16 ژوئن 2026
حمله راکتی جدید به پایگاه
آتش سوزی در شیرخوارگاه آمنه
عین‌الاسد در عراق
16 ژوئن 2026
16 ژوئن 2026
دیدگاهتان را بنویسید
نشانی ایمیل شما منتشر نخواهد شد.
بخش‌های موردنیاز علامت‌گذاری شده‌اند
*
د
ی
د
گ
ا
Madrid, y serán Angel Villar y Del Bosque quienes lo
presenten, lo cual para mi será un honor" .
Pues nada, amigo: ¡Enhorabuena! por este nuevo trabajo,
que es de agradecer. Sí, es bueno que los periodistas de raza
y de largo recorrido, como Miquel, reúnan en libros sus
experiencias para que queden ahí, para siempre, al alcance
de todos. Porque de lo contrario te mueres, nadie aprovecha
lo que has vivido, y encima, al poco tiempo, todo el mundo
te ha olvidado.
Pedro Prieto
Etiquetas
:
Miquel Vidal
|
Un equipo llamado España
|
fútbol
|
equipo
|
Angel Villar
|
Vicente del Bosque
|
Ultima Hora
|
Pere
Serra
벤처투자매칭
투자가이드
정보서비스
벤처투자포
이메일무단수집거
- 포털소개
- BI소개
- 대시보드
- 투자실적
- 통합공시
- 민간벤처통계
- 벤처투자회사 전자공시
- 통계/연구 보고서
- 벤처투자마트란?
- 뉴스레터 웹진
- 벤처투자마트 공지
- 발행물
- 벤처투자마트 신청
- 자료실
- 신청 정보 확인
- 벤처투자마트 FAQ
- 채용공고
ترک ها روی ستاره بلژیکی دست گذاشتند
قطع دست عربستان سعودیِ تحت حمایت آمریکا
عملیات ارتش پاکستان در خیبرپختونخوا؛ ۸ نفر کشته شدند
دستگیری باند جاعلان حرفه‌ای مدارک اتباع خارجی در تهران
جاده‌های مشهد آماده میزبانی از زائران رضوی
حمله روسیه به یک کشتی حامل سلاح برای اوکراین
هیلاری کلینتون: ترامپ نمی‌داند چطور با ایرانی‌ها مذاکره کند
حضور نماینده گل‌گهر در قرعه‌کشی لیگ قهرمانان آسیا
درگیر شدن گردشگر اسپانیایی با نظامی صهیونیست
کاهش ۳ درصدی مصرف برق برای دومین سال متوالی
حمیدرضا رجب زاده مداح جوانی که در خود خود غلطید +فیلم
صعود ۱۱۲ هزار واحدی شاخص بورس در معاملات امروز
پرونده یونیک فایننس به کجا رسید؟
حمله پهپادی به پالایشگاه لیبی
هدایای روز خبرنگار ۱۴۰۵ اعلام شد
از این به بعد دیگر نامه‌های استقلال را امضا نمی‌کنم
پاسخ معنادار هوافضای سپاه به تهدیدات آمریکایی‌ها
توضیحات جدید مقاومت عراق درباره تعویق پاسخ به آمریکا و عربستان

--- --- ---

**WHAT IS NEEDED**
Tally the lines in the listing above that contain the string "Villar", and reply with the number alone.

**SOLUTION TO THIS EXERCISE**
2